WASHINGTON (Reuters) – Twitter Inc (TWTR.N) deleted more than 10,000 automated accounts posting messages that discouraged people from voting in Tuesday’s U.S. election and wrongly appeared to be from Democrats, after the party flagged the misleading tweets to the social media company.
A voting official hands back an early voter his ID in Valdosta, Georgia, U.S., October 24, 2018. REUTERS/Lawrence Bryant
“We took action on relevant accounts and activity on Twitter,” a Twitter spokesman said in an email. The removals took place in late September and early October.
Twitter removed more than 10,000 accounts, according to three sources familiar with the Democrats’ effort. The number is modest, considering that Twitter has previously deleted millions of accounts it determined were responsible for spreading misinformation in the 2016 U.S. presidential election.
Yet the removals represent an early win for a fledgling effort by the Democratic Congressional Campaign Committee, or DCCC, a party group that supports Democrats running for the U.S. House of Representatives.
The DCCC launched the effort this year in response to the party’s inability to respond to millions of accounts on Twitter and other social media platforms that spread negative and false information about Democratic presidential candidate Hillary Clinton and other party candidates in 2016, three people familiar with the operation told Reuters.
While the prevalence of misinformation campaigns have so far been modest in the run-up to the Congressional elections on Nov. 6, Democrats are hoping the flagging operation will help them react quickly if there is a flurry of such messages in the coming days.

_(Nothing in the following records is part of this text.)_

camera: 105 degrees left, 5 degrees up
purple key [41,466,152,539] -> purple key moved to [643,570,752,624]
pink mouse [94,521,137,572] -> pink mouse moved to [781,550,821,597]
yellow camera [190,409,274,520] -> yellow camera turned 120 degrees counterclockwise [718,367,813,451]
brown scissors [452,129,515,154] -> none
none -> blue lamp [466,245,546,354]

The Tweets included ones that discouraged Democratic men from voting, saying that would drown out the voice of women, according to two of the sources familiar with the flagging operation.
The DCCC developed its own system for identifying and reporting malicious automated accounts on social media, according to the three party sources.
The system was built in part from publicly available tools known as “Hoaxley” and “Botometer” developed by University of Indiana computer researchers. They allow a user to identify automated accounts, also known as bots, and analyze how they spread information on specific topics.
“We made Hoaxley and Botometer free for anyone to use because people deserve to know what’s a bot and what’s not,” said Filippo Menczer, professor of informatics and computer science at the University of Indiana.
The Democratic National Committee works with a group of contractors and partners to rapidly identify misinformation campaigns.
They include RoBhat Labs, a firm whose website says it has developed technology capable of detecting bots and identifying political-bias in messages.
The collaboration with RoBhat has already led to the discovery of malicious accounts and posts, which were referred to social media companies and other campaign officials, DNC Chief Technology Officer Raffi Krikorian said in email.
Krikorian did not say whether the flagged posts were ultimately removed by Twitter.
“We provide the DNC with reports about what we’re seeing in terms of bot activity and where it’s being amplified,” said Ash Bhat, co-founder of RoBhat Labs.